Yeah. I think the spiritual aspect of life is more important. This is only temporary. This body. Spirituality, that’s forever. It’s very important to make sure you’re all right with God. Put your trust in God, the way I’m doing right now, and somehow I’m being taken care of. I give all credit to God. Right now, my chest is hurting, my chest is killing me and I don’t know how long I can sit here honestly. When it’s time to go home, it’s time to go home.
The first time we met, you mentioned you were on Channel 10 talking to the mayor about Joshua House. What is it exactly?
It’s the first hospice in Sacramento for homeless people, to get them off the streets and into a safer environment. It’s about getting people in my situation in a place where they are safe and can die with dignity and peace, and that’s all I want. That’s all I want for these people.
I know you’re going through a lot of physical pain right now, but what helps you cope and feel better?
The medications they give me, most definitely help with the pain management. Other than that, I smoke cannabis. So I’m 420 friendly and I really believe that has really helped a lot too. I do think that those medications help.
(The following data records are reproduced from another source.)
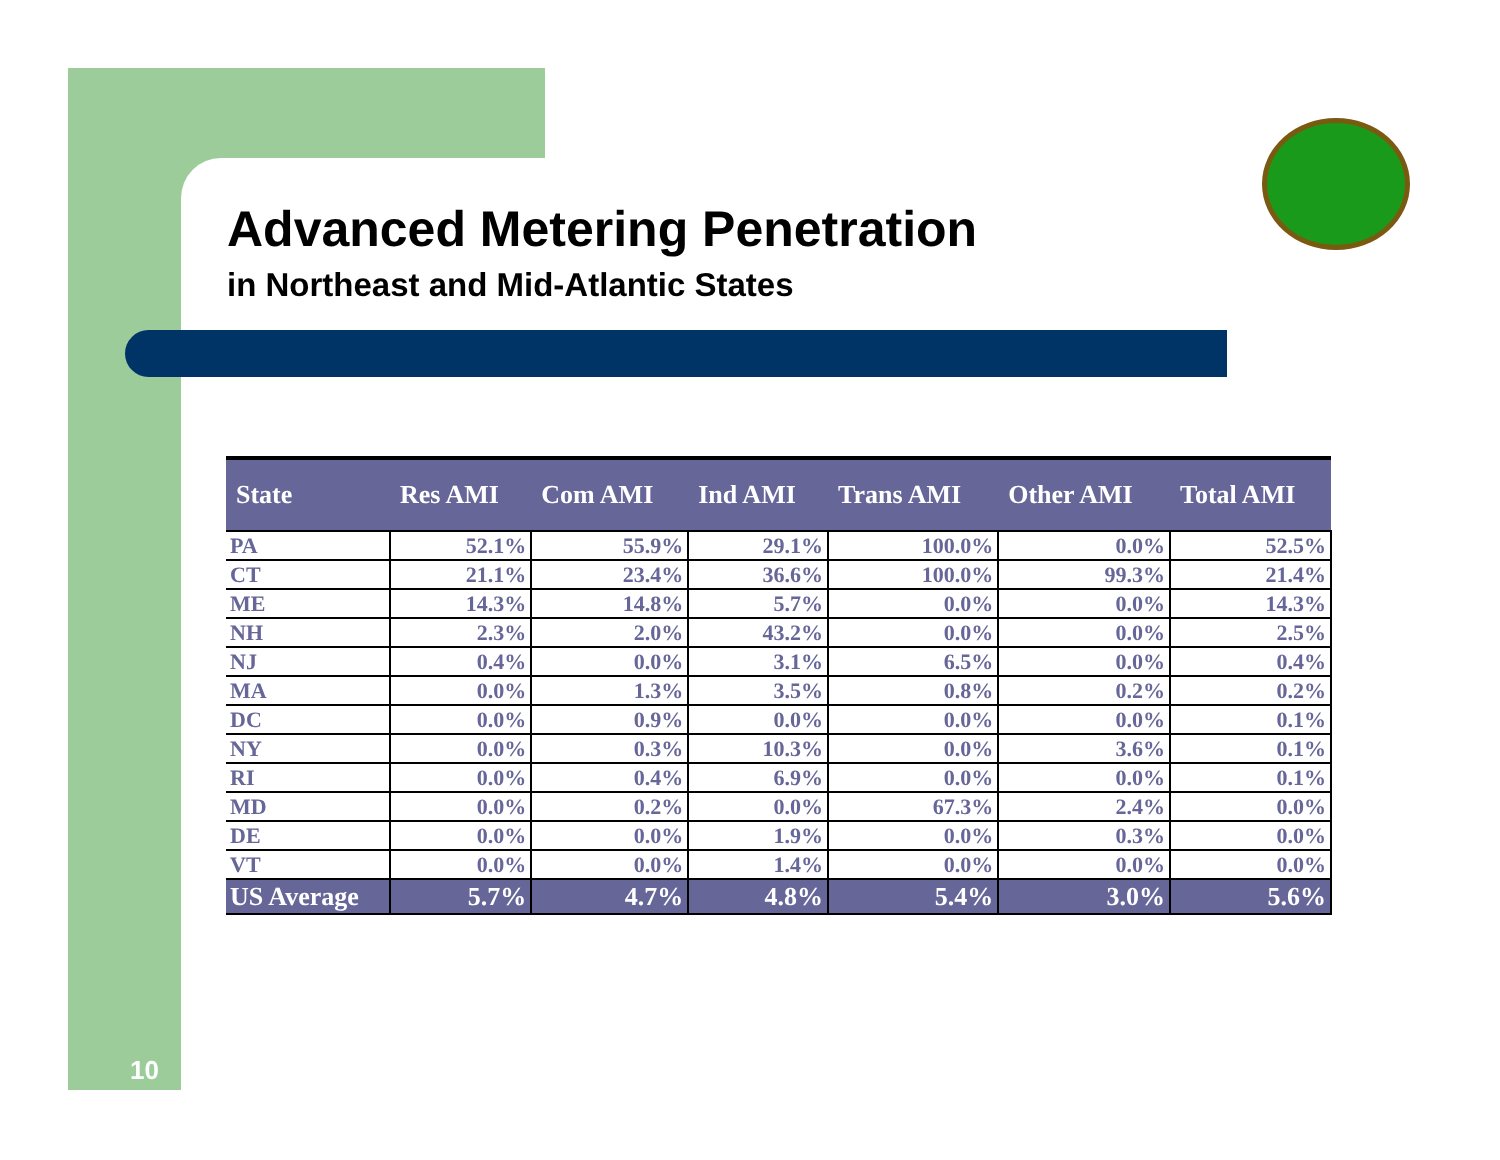Advanced Metering Penetration
in Northeast and Mid-Atlantic States
| State | Res AMI | Com AMI | Ind AMI | Trans AMI | Other AMI | Total AMI |
| --- | --- | --- | --- | --- | --- | --- |
| PA | 52.1% | 55.9% | 29.1% | 100.0% | 0.0% | 52.5% |
| CT | 21.1% | 23.4% | 36.6% | 100.0% | 99.3% | 21.4% |
| ME | 14.3% | 14.8% | 5.7% | 0.0% | 0.0% | 14.3% |
| NH | 2.3% | 2.0% | 43.2% | 0.0% | 0.0% | 2.5% |
| NJ | 0.4% | 0.0% | 3.1% | 6.5% | 0.0% | 0.4% |
| MA | 0.0% | 1.3% | 3.5% | 0.8% | 0.2% | 0.2% |
| DC | 0.0% | 0.9% | 0.0% | 0.0% | 0.0% | 0.1% |
| NY | 0.0% | 0.3% | 10.3% | 0.0% | 3.6% | 0.1% |
| RI | 0.0% | 0.4% | 6.9% | 0.0% | 0.0% | 0.1% |
| MD | 0.0% | 0.2% | 0.0% | 67.3% | 2.4% | 0.0% |
| DE | 0.0% | 0.0% | 1.9% | 0.0% | 0.3% | 0.0% |
| VT | 0.0% | 0.0% | 1.4% | 0.0% | 0.0% | 0.0% |
| US Average | 5.7% | 4.7% | 4.8% | 5.4% | 3.0% | 5.6% |
10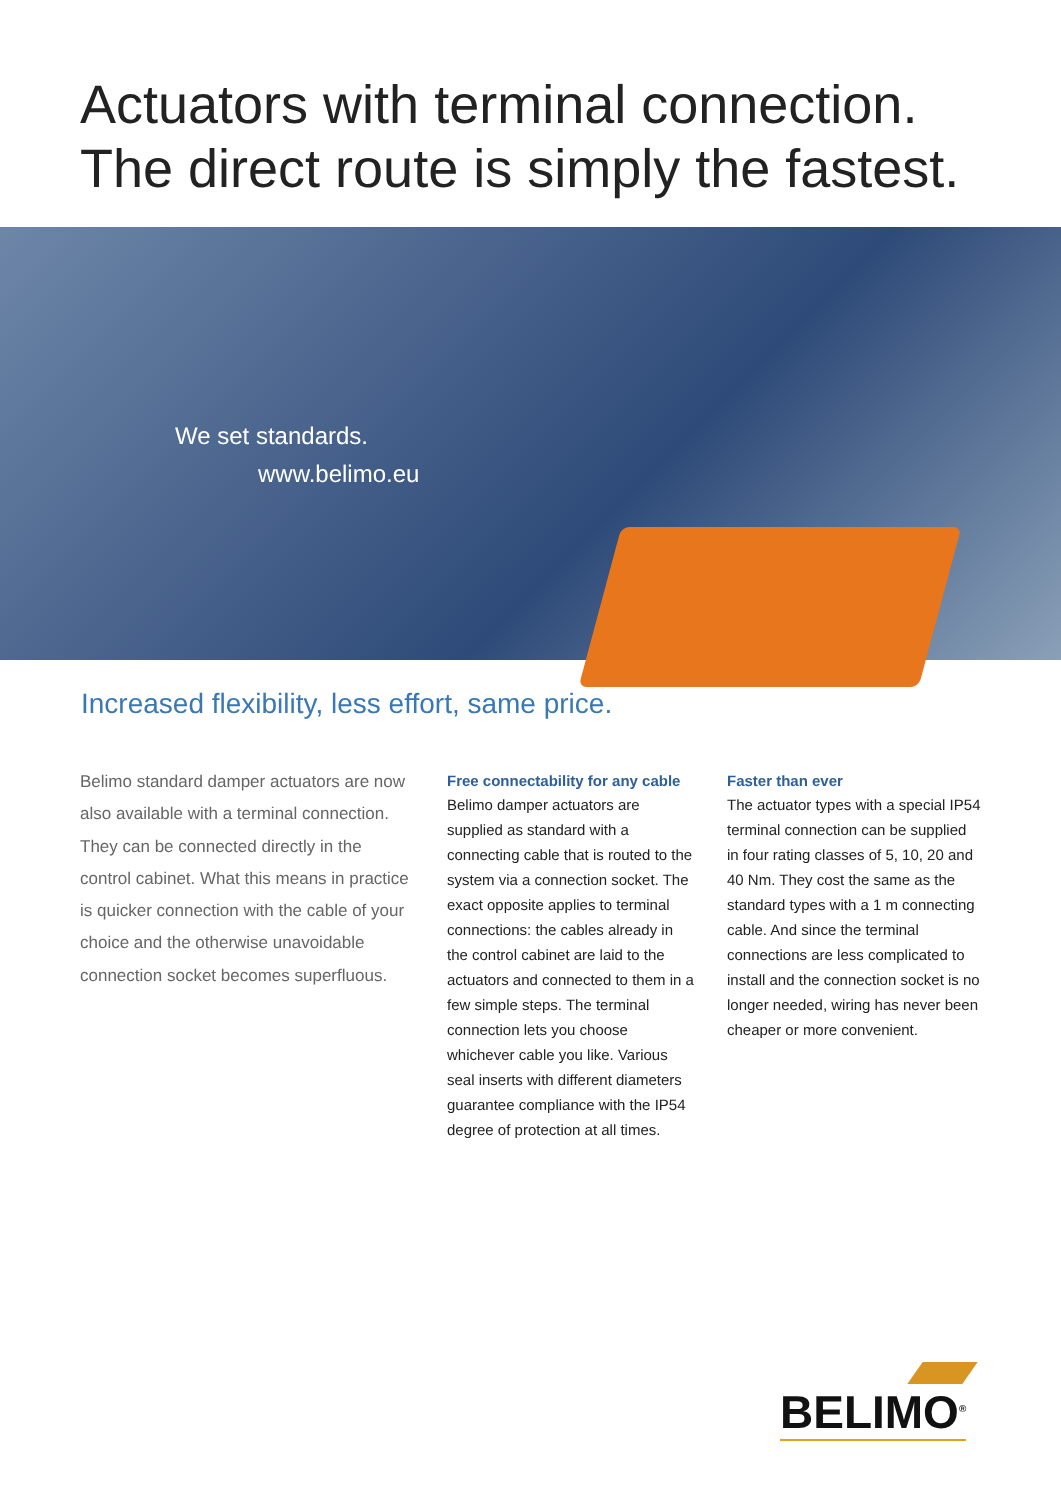Actuators with terminal connection.
The direct route is simply the fastest.
We set standards.
www.belimo.eu
Increased flexibility, less effort, same price.
Belimo standard damper actuators are now also available with a terminal connection. They can be connected directly in the control cabinet. What this means in practice is quicker connection with the cable of your choice and the otherwise unavoidable connection socket becomes superfluous.
Free connectability for any cable
Belimo damper actuators are supplied as standard with a connecting cable that is routed to the system via a connection socket. The exact opposite applies to terminal connections: the cables already in the control cabinet are laid to the actuators and connected to them in a few simple steps. The terminal connection lets you choose whichever cable you like. Various seal inserts with different diameters guarantee compliance with the IP54 degree of protection at all times.
Faster than ever
The actuator types with a special IP54 terminal connection can be supplied in four rating classes of 5, 10, 20 and 40 Nm. They cost the same as the standard types with a 1 m connecting cable. And since the terminal connections are less complicated to install and the connection socket is no longer needed, wiring has never been cheaper or more convenient.
BELIMO<sup>®</sup>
Especially people that have terminal illness. I’m all for that. I’m for anything that will help people for whatever needs, whatever problems, they have. I want people to have the same chances. I want people to just be safe.
I love your tattoos! What’s the name on your neck?
Thats of my ex, Samira. She was one of the most important parts of my life. I don’t see her much. I think she’s with someone else. I’ve got a 28-year-old daughter named Megan, and on January 9 she had a baby, and I’m a grandpa. (Smiles.) They live in Chico, and I haven’t seen them in a while.
Any wishes you wish to express?
Oh man, I would love to go to Universal Studios before I pass away. Pretty much I just wanna be in a safe place to pass away. I don’t think I have long, I mean, I really don’t feel good. The doctor said it will kill me if they do chemo and I’m just hoping that I get in somewhere before I pass. I just want people to continue to support Joshua House and help people get out the streets and into safer spaces.